Monday, August 25, 2014

Week I

Welcome! We got off to a good start, today, with Voice instructor Reggie Pindell paying a morning visit to our class to help introduce the project and to answer and ask questions from you guys.

Consider using direct animation or motion graphics techniques (paper cutout, sand, Flash, After Effects, puppets, etc.) that will allow you to complete the project with a balance of aesthetic sophistication and efficiency. You are not constrained to "pure" animation and can make use of live-action and other methods to create this piece. If you choose drawn animation as your technique, make sure to calculate the amount of time it will take to go through each step.

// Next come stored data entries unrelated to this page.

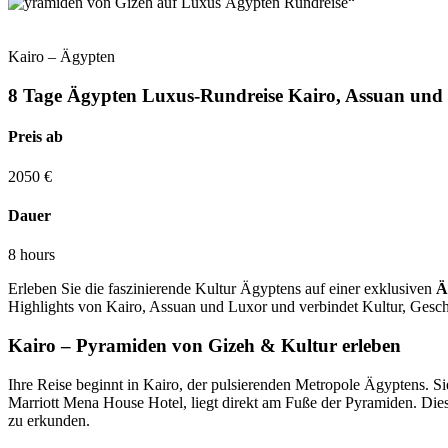
Kairo – Ägypten
8 Tage Ägypten Luxus-Rundreise Kairo, Assuan und
Preis ab
2050
€
Dauer
8 hours
Erleben Sie die faszinierende Kultur Ägyptens auf einer exklusiven
Ä
Highlights von Kairo, Assuan und Luxor und verbindet Kultur, Gesch
Kairo – Pyramiden von Gizeh & Kultur erleben
Ihre Reise beginnt in Kairo, der pulsierenden Metropole Ägyptens. S
Marriott Mena House Hotel, liegt direkt am Fuße der Pyramiden. Die
zu erkunden.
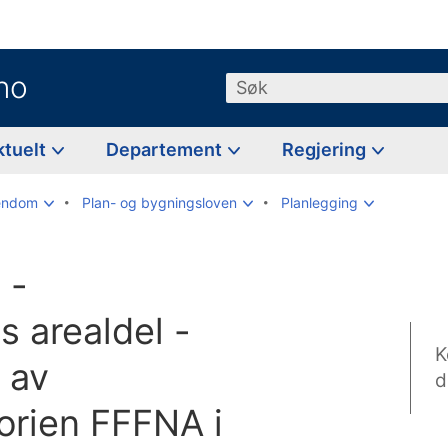
no
Søk
ktuelt
Departement
Regjering
iendom
Plan- og bygningsloven
Planlegging
 -
 arealdel -
K
 av
d
orien FFFNA i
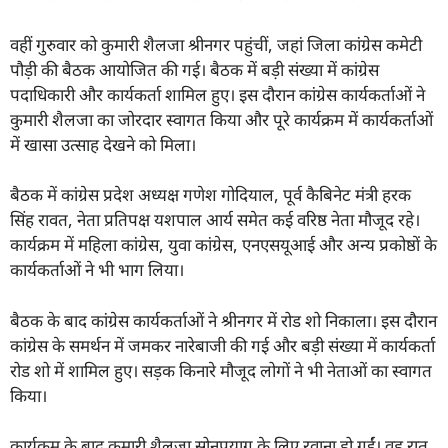
वहीं गुरुवार को कुमारी शैलजा श्रीनगर पहुंचीं, जहां जिला कांग्रेस कमेटी
पौड़ी की बैठक आयोजित की गई। बैठक में बड़ी संख्या में कांग्रेस
पदाधिकारी और कार्यकर्ता शामिल हुए। इस दौरान कांग्रेस कार्यकर्ताओं ने
कुमारी शैलजा का जोरदार स्वागत किया और पूरे कार्यक्रम में कार्यकर्ताओं
में खासा उत्साह देखने को मिला।
बैठक में कांग्रेस प्रदेश अध्यक्ष गणेश गोदियाल, पूर्व कैबिनेट मंत्री हरक
सिंह रावत, नेता प्रतिपक्ष यशपाल आर्य समेत कई वरिष्ठ नेता मौजूद रहे।
कार्यक्रम में महिला कांग्रेस, युवा कांग्रेस, एनएसयूआई और अन्य प्रकोष्ठों के
कार्यकर्ताओं ने भी भाग लिया।
बैठक के बाद कांग्रेस कार्यकर्ताओं ने श्रीनगर में रोड शो निकाला। इस दौरान
कांग्रेस के समर्थन में जमकर नारेबाजी की गई और बड़ी संख्या में कार्यकर्ता
रोड शो में शामिल हुए। सड़क किनारे मौजूद लोगों ने भी नेताओं का स्वागत
किया।
कार्यक्रम के बाद कुमारी शैलजा सोनप्रयाग के लिए रवाना हो गईं। वह रात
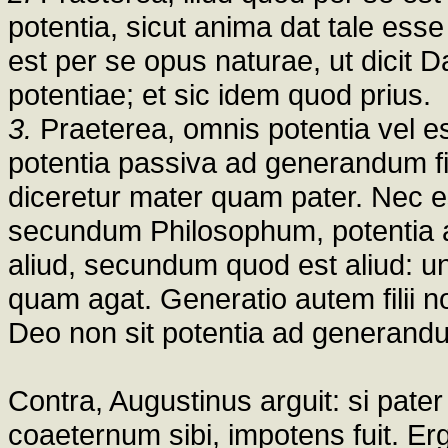
potentia, sicut anima dat tale ess
est per se opus naturae, ut dicit
potentiae; et sic idem quod prius.
3.
Praeterea, omnis potentia vel es
potentia passiva ad generandum 
diceretur mater quam pater. Nec es
secundum Philosophum, potentia ac
aliud, secundum quod est aliud: un
quam agat. Generatio autem filii n
Deo non sit potentia ad generand
Contra, Augustinus arguit: si pate
coaeternum sibi, impotens fuit. Er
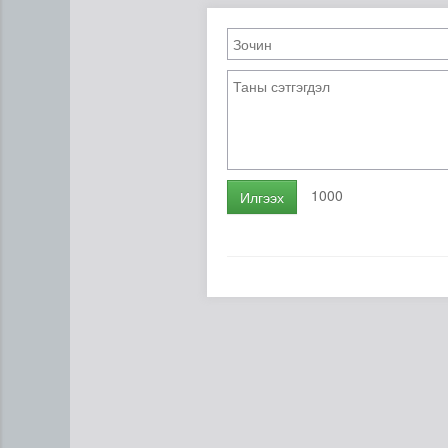
1000
Илгээх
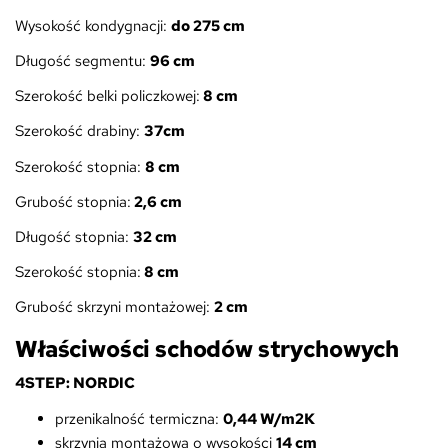
Wysokość kondygnacji:
do 275 cm
Długość segmentu:
96
cm
Szerokość belki policzkowej:
8 cm
Szerokość drabiny:
37cm
Szerokość stopnia:
8 cm
Grubość stopnia:
2,6 cm
Długość stopnia:
32 cm
Szerokość stopnia:
8 cm
Grubość skrzyni montażowej:
2 cm
Właściwości schodów strychowych
4STEP: NORDIC
przenikalność termiczna:
0,44 W/m2K
skrzynia montażowa o wysokości
14 cm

Here are a few links from examples of music and animation screened in class, today, as well as others, to aid you in your research this week as you scour the internet for inspiration:

• The Tender Game (Hubleys: simple, abstracted characters, animation set to jazz)
The Erl King (Benny Zelkowicz: sand animation set to a song by Franz Schubert)
• Le Merle (Norman McLaren: paper cutout set to a traditional Quebec folksong)
• Begone Dull Care (Norman McLaren: scratch, paint on film)
• Synchromy (Norman McLaren: paint on film )
• C-note (Christopher Hinton: abstract animation set to abstract music)
• An Optical Poem (Oskar Fischinger: abstract animation set to music by Franz Liszt)
• Moving Along (Patrick Smith: drawn animation, contemporary music video)
• The Hat (Michele Cournoyer: ink, morphing imagery) 
• William Kentridge (trailer for "Anything is Possible:" animation in performance)
• Tony Oursler (vernissage: video projection breaking free of the flat screen)
• The Eye and the Ear: (Franscizka and Stefan Themerson: visual/aural experiments using animation and film) 
• The Tale of How (Blackheart Gang: After Effects and 3D, moving illustration)

Please create a reference list of links on your own blogs.